----- Text passage

Relationship between crystal structure and multiferroic orders in orthorhombic perovskite manganites

We use resonant and nonresonant x-ray diffraction measurements in combination with first-principles electronic structure calculations and Monte Carlo simulations to study the relationship between crystal structure and multiferroic orders in the orthorhombic perovskite manganites, $\mathrm{o}\text{−}R{\mathrm{MnO}}_3$ ($R$ is a rare-earth cation or Y). In particular, we focus on how the internal lattice parameters (Mn-O bond lengths and Mn-O-Mn bond angles) evolve under chemical pressure and epitaxial strain, and the effect of these structural variations on the microscopic exchange interactions and long-range magnetic order. We show that chemical pressure and epitaxial strain are accommodated differently by the crystal lattice of $\text{o-}R{\mathrm{MnO}}_3$, which is key for understanding the difference in magnetic properties between bulk samples and strained films. Finally, we discuss the effects of these differences in the magnetism on the electric polarization in $\mathrm{o}\text{−}R{\mathrm{MnO}}_3$.

----------
----- Study material

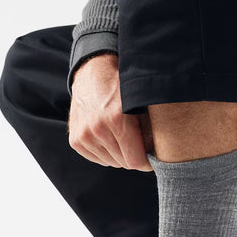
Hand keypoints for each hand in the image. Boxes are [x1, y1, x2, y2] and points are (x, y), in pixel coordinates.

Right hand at [68, 53, 152, 170]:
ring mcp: (84, 135)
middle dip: (134, 157)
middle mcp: (97, 129)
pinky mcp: (76, 140)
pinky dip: (107, 154)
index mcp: (116, 119)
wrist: (93, 73)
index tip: (152, 159)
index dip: (146, 163)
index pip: (134, 160)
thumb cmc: (122, 87)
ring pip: (111, 162)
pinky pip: (98, 159)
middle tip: (140, 146)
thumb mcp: (141, 102)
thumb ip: (150, 127)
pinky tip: (111, 139)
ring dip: (120, 156)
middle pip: (123, 163)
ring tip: (124, 139)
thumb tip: (161, 152)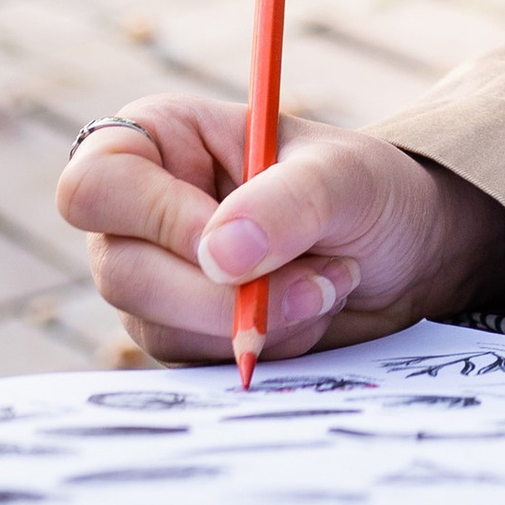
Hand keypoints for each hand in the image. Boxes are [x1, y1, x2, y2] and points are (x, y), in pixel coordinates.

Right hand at [57, 101, 504, 367]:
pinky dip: (260, 348)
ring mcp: (157, 278)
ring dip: (254, 321)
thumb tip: (218, 256)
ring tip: (327, 283)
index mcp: (159, 140)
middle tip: (314, 280)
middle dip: (219, 294)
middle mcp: (141, 212)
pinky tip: (309, 315)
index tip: (231, 246)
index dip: (156, 221)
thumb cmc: (368, 191)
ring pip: (155, 326)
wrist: (408, 255)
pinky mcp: (184, 335)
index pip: (95, 186)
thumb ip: (285, 203)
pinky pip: (194, 364)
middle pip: (118, 271)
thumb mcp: (344, 178)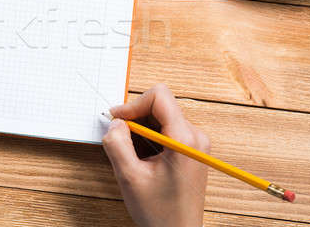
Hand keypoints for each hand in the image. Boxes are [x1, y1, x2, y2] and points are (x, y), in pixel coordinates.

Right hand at [102, 84, 209, 226]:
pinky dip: (148, 138)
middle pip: (159, 106)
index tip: (117, 119)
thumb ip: (117, 145)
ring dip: (141, 130)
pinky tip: (142, 160)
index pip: (159, 97)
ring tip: (133, 156)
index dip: (133, 104)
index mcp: (184, 139)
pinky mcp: (190, 150)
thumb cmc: (161, 213)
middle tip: (120, 140)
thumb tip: (115, 123)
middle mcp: (194, 136)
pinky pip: (165, 130)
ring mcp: (194, 143)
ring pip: (160, 117)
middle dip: (135, 119)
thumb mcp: (130, 177)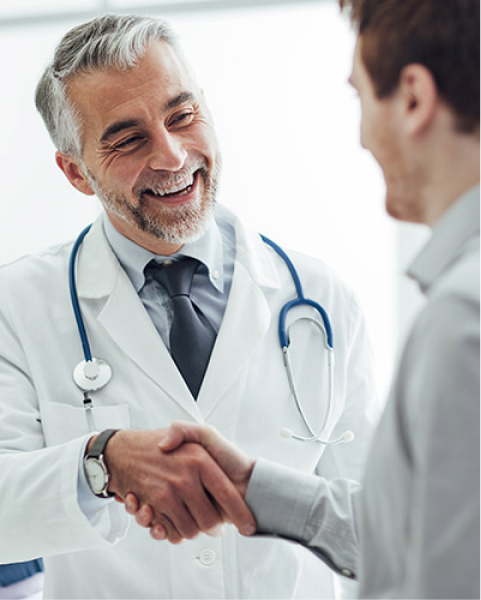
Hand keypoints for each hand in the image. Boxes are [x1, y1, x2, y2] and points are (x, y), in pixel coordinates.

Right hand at [96, 429, 254, 543]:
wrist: (137, 455)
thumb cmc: (175, 448)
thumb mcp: (196, 429)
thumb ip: (197, 431)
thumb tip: (174, 445)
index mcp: (200, 461)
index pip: (226, 493)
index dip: (239, 513)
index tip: (249, 526)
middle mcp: (185, 479)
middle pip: (209, 521)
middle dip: (214, 528)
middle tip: (215, 526)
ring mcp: (168, 493)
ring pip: (189, 530)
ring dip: (191, 531)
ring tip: (193, 521)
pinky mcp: (152, 505)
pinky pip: (166, 530)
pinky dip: (167, 531)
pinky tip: (167, 522)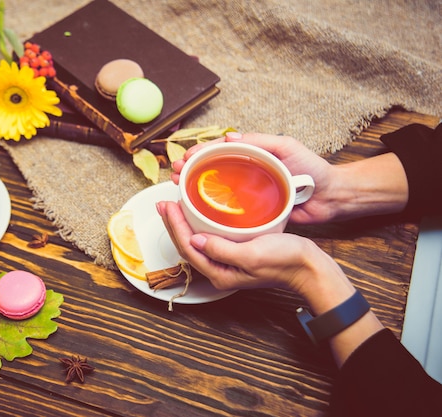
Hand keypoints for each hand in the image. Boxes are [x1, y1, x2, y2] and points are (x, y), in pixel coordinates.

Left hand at [155, 200, 348, 304]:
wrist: (310, 268)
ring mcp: (228, 263)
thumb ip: (221, 250)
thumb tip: (195, 240)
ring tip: (174, 207)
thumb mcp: (251, 255)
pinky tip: (198, 214)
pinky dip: (199, 225)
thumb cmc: (285, 261)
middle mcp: (220, 270)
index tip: (168, 206)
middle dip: (173, 225)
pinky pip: (210, 239)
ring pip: (197, 242)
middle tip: (163, 203)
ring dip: (183, 225)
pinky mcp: (237, 253)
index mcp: (220, 274)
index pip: (188, 248)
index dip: (175, 226)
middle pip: (188, 246)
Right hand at [170, 132, 336, 223]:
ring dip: (195, 188)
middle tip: (175, 173)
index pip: (218, 151)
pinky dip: (211, 210)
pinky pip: (229, 210)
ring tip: (178, 188)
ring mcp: (248, 193)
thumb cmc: (312, 169)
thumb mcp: (286, 147)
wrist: (331, 197)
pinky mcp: (253, 212)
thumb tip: (229, 137)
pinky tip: (198, 211)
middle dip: (190, 170)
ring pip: (216, 190)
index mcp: (251, 155)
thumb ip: (260, 141)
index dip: (198, 153)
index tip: (184, 158)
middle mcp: (246, 173)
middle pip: (211, 169)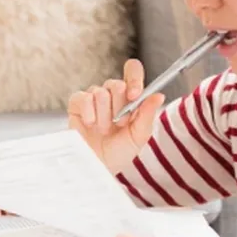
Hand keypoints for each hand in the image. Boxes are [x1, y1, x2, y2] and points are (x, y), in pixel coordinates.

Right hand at [67, 59, 165, 174]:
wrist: (97, 166)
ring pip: (100, 93)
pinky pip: (83, 98)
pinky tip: (90, 124)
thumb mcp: (139, 136)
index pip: (132, 70)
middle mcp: (112, 94)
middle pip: (117, 84)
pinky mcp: (77, 104)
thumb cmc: (119, 152)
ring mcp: (93, 98)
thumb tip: (159, 95)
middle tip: (119, 124)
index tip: (134, 95)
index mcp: (130, 96)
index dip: (134, 78)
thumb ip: (148, 114)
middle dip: (120, 107)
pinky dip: (88, 113)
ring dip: (104, 116)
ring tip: (104, 130)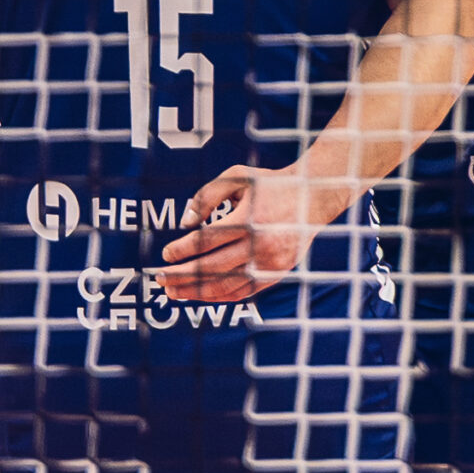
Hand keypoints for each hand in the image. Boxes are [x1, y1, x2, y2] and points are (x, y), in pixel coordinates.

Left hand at [156, 165, 328, 302]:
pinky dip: (219, 296)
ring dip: (196, 292)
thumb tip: (185, 223)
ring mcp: (270, 263)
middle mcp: (261, 244)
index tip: (166, 254)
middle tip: (160, 278)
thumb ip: (207, 195)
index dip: (183, 250)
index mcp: (249, 218)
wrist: (313, 198)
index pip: (208, 240)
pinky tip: (199, 295)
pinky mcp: (276, 274)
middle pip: (213, 267)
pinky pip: (243, 292)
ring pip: (227, 285)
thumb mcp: (237, 176)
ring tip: (173, 292)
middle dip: (183, 275)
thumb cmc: (269, 184)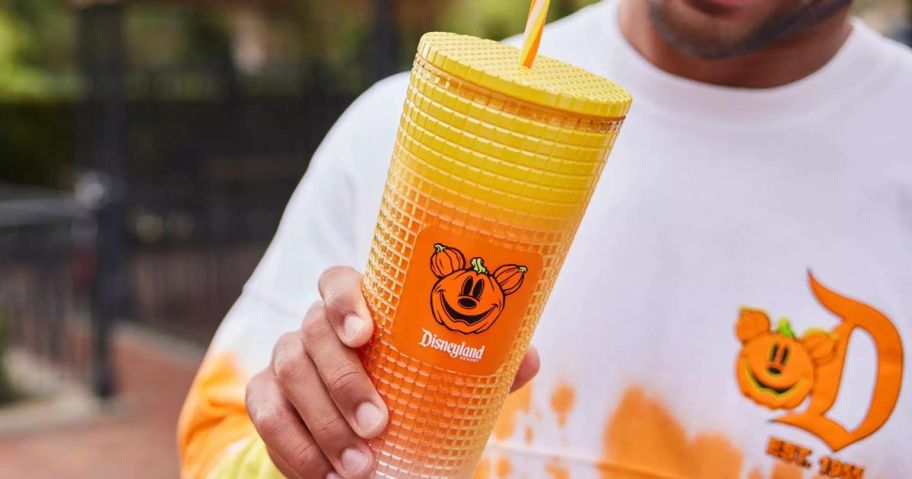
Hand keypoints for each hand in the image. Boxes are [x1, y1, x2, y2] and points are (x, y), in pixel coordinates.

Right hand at [246, 266, 540, 478]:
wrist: (361, 431)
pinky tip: (323, 474)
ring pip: (289, 373)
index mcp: (360, 308)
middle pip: (312, 333)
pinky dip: (294, 447)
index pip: (337, 281)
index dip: (345, 300)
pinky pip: (266, 414)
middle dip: (344, 382)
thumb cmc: (409, 388)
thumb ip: (481, 364)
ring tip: (360, 465)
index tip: (365, 333)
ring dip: (324, 423)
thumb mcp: (444, 378)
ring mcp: (286, 358)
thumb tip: (529, 358)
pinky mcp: (266, 395)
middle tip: (378, 424)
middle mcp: (316, 326)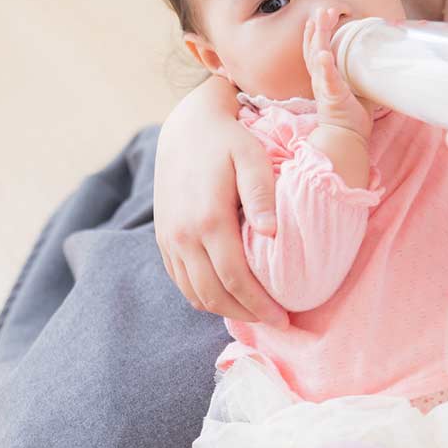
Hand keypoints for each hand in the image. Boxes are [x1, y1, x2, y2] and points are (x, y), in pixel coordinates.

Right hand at [154, 77, 289, 328]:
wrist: (187, 126)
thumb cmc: (228, 140)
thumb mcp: (251, 157)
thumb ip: (261, 195)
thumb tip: (272, 234)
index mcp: (208, 219)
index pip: (236, 280)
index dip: (260, 306)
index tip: (284, 319)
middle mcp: (183, 235)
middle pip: (214, 295)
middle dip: (246, 315)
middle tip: (275, 321)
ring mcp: (169, 238)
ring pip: (194, 293)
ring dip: (224, 309)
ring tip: (253, 311)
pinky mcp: (163, 236)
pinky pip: (180, 280)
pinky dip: (203, 295)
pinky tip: (226, 294)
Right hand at [304, 7, 374, 139]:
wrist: (346, 137)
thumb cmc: (352, 116)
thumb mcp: (359, 89)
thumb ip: (365, 75)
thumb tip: (385, 62)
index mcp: (324, 77)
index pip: (315, 50)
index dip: (315, 33)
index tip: (319, 16)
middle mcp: (320, 79)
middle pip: (313, 47)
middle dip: (317, 27)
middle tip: (323, 9)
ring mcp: (324, 86)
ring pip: (316, 57)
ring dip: (318, 37)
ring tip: (319, 21)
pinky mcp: (331, 95)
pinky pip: (326, 79)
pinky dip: (324, 66)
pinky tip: (324, 54)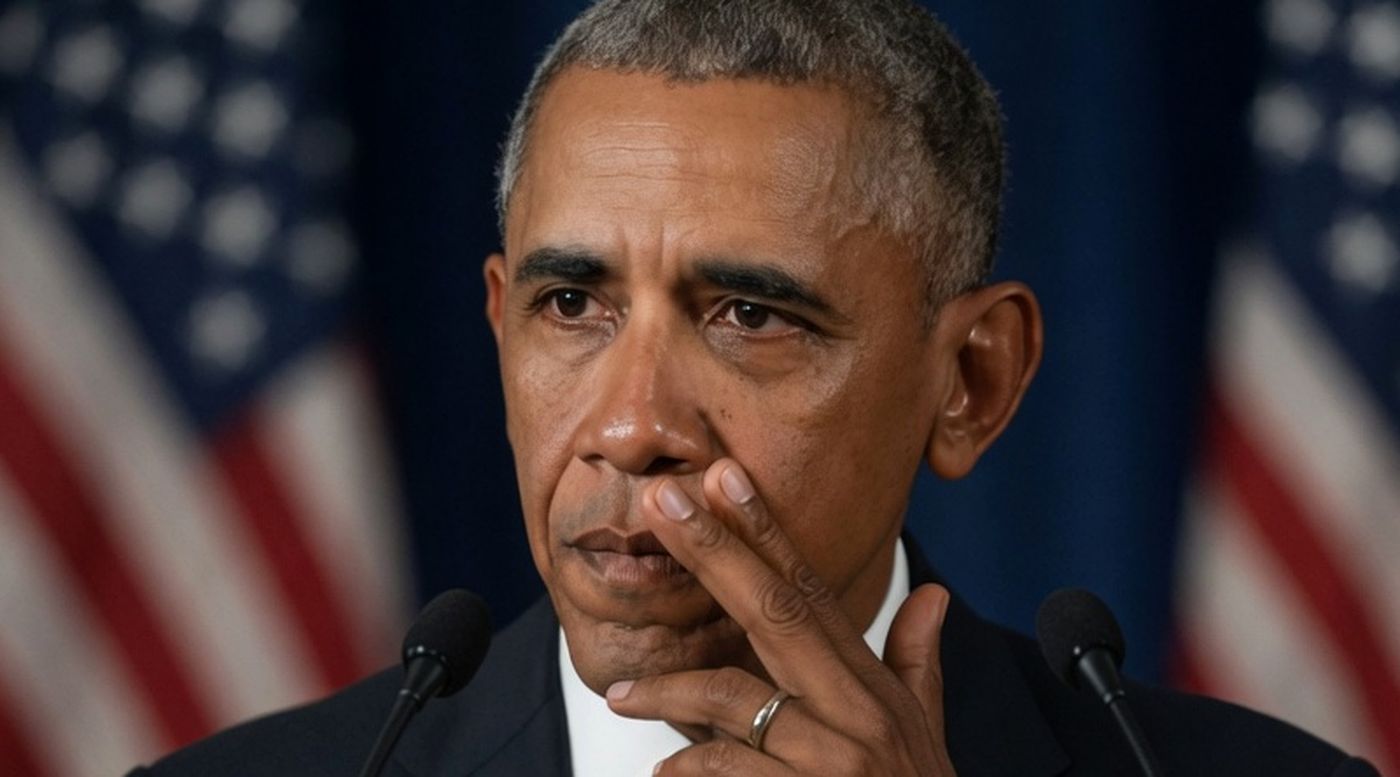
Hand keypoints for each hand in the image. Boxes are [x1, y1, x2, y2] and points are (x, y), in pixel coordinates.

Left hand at [604, 458, 956, 775]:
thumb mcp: (924, 737)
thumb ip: (918, 665)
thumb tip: (932, 594)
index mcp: (873, 688)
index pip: (812, 593)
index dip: (767, 531)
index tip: (725, 479)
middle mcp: (859, 713)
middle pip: (776, 612)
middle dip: (715, 551)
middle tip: (663, 502)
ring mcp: (836, 760)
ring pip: (736, 698)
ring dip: (669, 692)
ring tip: (621, 698)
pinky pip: (731, 769)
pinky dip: (691, 768)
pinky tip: (665, 775)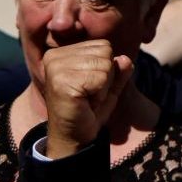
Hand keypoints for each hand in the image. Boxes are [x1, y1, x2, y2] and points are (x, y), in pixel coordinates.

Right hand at [40, 40, 133, 157]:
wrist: (75, 136)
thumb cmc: (90, 110)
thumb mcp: (109, 87)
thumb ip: (119, 72)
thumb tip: (125, 58)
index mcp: (63, 52)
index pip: (103, 45)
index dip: (106, 69)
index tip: (91, 86)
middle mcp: (55, 55)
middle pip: (105, 53)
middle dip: (106, 77)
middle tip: (90, 94)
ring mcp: (56, 67)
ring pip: (104, 65)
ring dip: (102, 87)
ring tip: (87, 98)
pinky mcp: (62, 81)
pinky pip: (100, 78)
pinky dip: (99, 94)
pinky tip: (86, 102)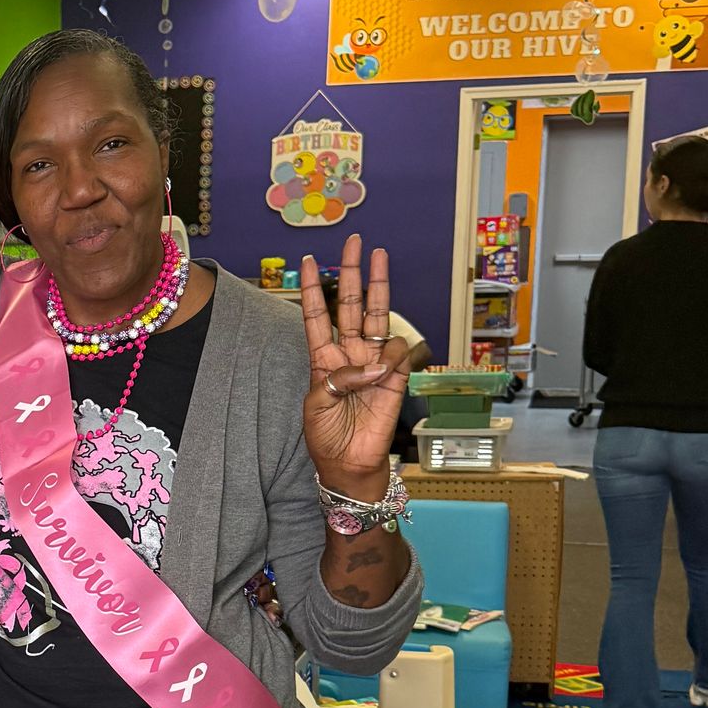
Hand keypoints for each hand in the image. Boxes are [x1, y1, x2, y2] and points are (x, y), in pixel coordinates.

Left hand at [299, 235, 410, 495]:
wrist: (349, 465)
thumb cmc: (326, 436)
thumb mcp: (316, 404)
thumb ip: (338, 378)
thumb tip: (373, 364)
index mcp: (323, 359)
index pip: (317, 316)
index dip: (314, 288)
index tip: (308, 259)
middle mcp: (350, 354)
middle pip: (351, 304)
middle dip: (353, 272)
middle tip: (356, 242)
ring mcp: (374, 362)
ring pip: (378, 314)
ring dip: (378, 285)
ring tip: (378, 258)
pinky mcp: (395, 377)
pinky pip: (398, 352)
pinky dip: (392, 355)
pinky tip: (385, 369)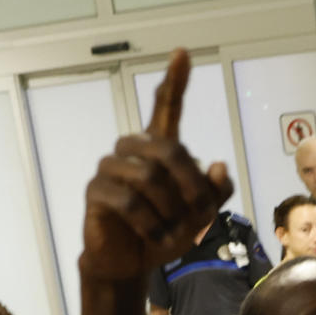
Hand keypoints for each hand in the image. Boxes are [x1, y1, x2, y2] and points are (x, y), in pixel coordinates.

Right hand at [79, 49, 233, 284]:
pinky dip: (150, 225)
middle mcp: (133, 150)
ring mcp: (112, 167)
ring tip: (172, 232)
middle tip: (200, 215)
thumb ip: (215, 192)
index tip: (183, 53)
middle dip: (192, 187)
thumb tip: (218, 165)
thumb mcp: (199, 216)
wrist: (130, 261)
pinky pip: (129, 202)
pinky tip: (155, 237)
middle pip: (169, 150)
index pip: (166, 108)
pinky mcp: (97, 190)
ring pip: (149, 177)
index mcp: (159, 148)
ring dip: (170, 210)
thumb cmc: (163, 232)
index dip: (174, 82)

----------

Work instructions
[1] From the passage on perovskite manganites, list every experimental or computational technique it says is used. Count resonant and nonresonant x-ray diffraction as separate techniques.
[2] Write a continuation of the passage on perovskite manganites, picking up right after its final sentence.

Results of the exercise
[1]
- Resonant x-ray diffraction measurements
- Nonresonant x-ray diffraction measurements
- First-principles electronic structure calculations
- Monte Carlo simulations

[2]
Figure 1

Crystal structure of $\text{o-}R{\mathrm{MnO}}_3$. Green spheres indicate $R^{3+}$ cations; purple, ${\mathrm{Mn}}^{3+}$ cations; and red, ${\mathrm{O}}^{2-}$ anions. Panel (a) shows the view in the $bc$ plane, and panel (b) shows it in the $ab$ plane (only Mn and O ions are shown).

Figure 2

$d\text{−}p\text{−}d$ superexchange paths within the $ab$ planes in $\text{o-}R{\mathrm{MnO}}_3$. (a) $e_g\text{−}{p}_{\sigma }\text{−}{e}_g$ superexchange paths. The cooperative JT distortion of ${\mathrm{MnO}}_6$ octahedra favors the ordering of the $e_g$ orbitals such that an occupied $e_g$ orbital (colored) on one Mn site overlaps with an empty $e_g$ orbital (white) on the neighboring Mn site via the $p_{\sigma }$ state of oxygen. (b) $t_{2g}\text{−}{p}_{\pi }\text{−}{t}_{2g}$ superexchange paths.

Figure 3

Phase diagram of bulk $\mathrm{o}\text{−}R{\mathrm{MnO}}_3$, following Ref. [34]. Borders are drawn based on magnetic susceptibility and electric polarization measurements conducted on powders. The area on the left of the dashed line in the E-AFM phase represents $\mathrm{o}\text{−}R{\mathrm{MnO}}_3$ for which conflicting data on measurements of the magnetism and ferroelectricity was reported. Labels at the top of the image indicate the $R$ ion associated with the radii indicated on the lower horizontal axis. Increased orange shading indicates higher predicted electric polarization.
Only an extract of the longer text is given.